The XJ6, using 2.8-litre (2,792 cc or 170.4 cu in) and 4.2-litre (4,235 cc or 258.4 cu in) straight-six cylinder versions of Jaguar's renowned XK engine, replaced most of Jaguar's saloons – which, in the 1960s, had expanded to four separate ranges. Apart from the engines, other main assemblies carried over from previous models were the widest version of Jaguar's IRS unit from the Mark X and the subframe mounted independent front suspension first seen in the 1955 2.4-litre with new anti-dive geometry. The XJ12 version was announced in July 1972, featuring simplified grille treatment, and powered by a 5.3 L V12 engine. The car as presented at that time was the world's only mass-produced 12-cylinder four-door car, and, with a top speed "around 140 mph" (225 km/h) as the "fastest full four-seater available in the world today".

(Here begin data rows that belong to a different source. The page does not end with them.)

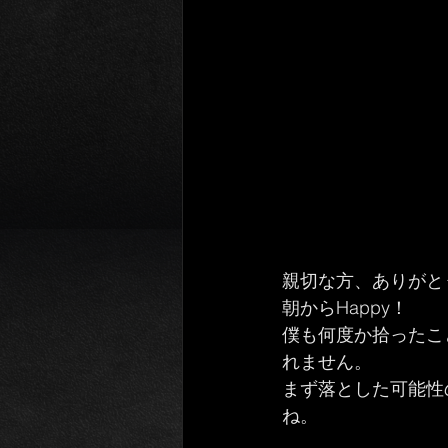
親切な方、ありがと
朝からHappy！
僕も何度か拾ったこ
れません。
まず落とした可能性
ね。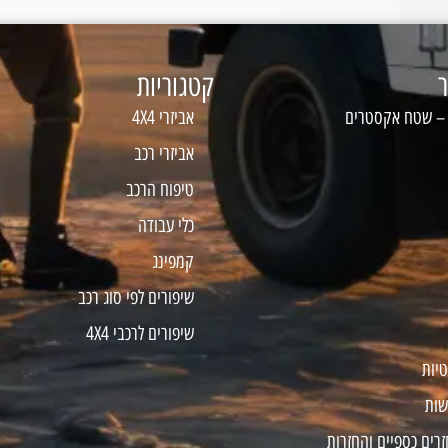
ר
קטגוריות
 – שטח אקסטרים
אביזרי 4X4
אביזרי רכב
טיפוח הרכב
כלי עבודה
קמפינג
שיפורים לפי סוג רכב
שיפורים לרכבי 4X4
טיות
שות
זרים כספיים והחזרות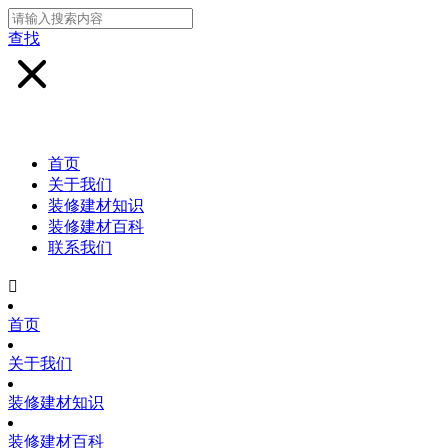
查找
首页
关于我们
装修建材知识
装修建材百科
联系我们

首页
关于我们
装修建材知识
装修建材百科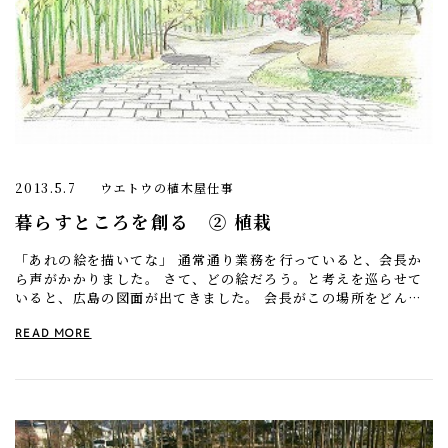
2013.5.7
ウエトウの植木屋仕事
暮らすところを創る ② 植栽
「あれの絵を描いてな」 通常通り業務を行っていると、会長か
ら声がかかりました。 さて、どの絵だろう。と考えを巡らせて
いると、広島の図面が出てきました。 会長がこの場所をどんな
空間にしたいのか、お客様に分かりやすく説明する […]
READ MORE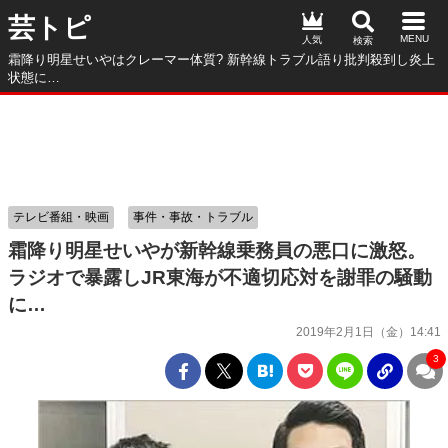
芸トピ
人気
霜降り明星せいやはクレーマー体質? 新幹線トラブル語り批判殺到し炎上
状態に…
テレビ番組・映画
事件・事故・トラブル
霜降り明星せいやが新幹線乗務員の悪口に激怒。
ラジオで暴露しJR東海が不適切応対を謝罪の騒動
に…
2019年2月1日（金）14:41
3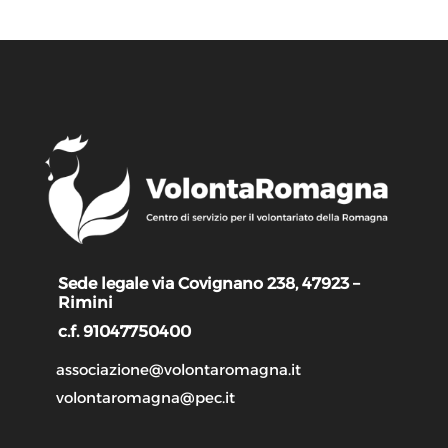
Sede legale via Covignano 238, 47923 –
Rimini
c.f. 91047750400
associazione@volontaromagna.it
volontaromagna@pec.it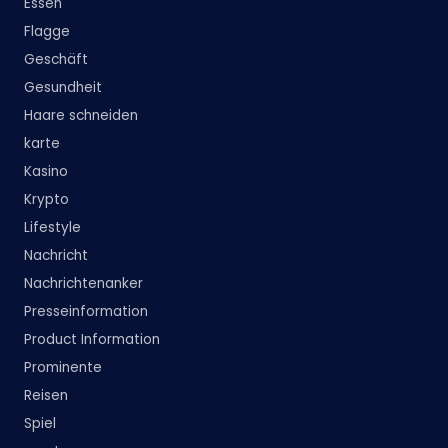
Essen
Flagge
Geschäft
Gesundheit
Haare schneiden
karte
Kasino
Krypto
Lifestyle
Nachricht
Nachrichtenanker
Presseinformation
Product Information
Prominente
Reisen
Spiel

Although it had been the manufacturer's intention from launch that the XJ would take the twelve-cylinder engine, its installation was nonetheless a tight fit, and providing adequate cooling had evidently been a challenge for the engineers designing the installation. The fuel system incorporated a relief valve that returned fuel to the tank when the pressure in the leads to the carburetors exceeded 1.5 psi to reduce the risk of vapor locks occurring at the engine's high operating temperature, while the car's battery, unusually, benefited from its own thermostatically controlled cooling fan. 3,235 of these first generation XJ12s were built.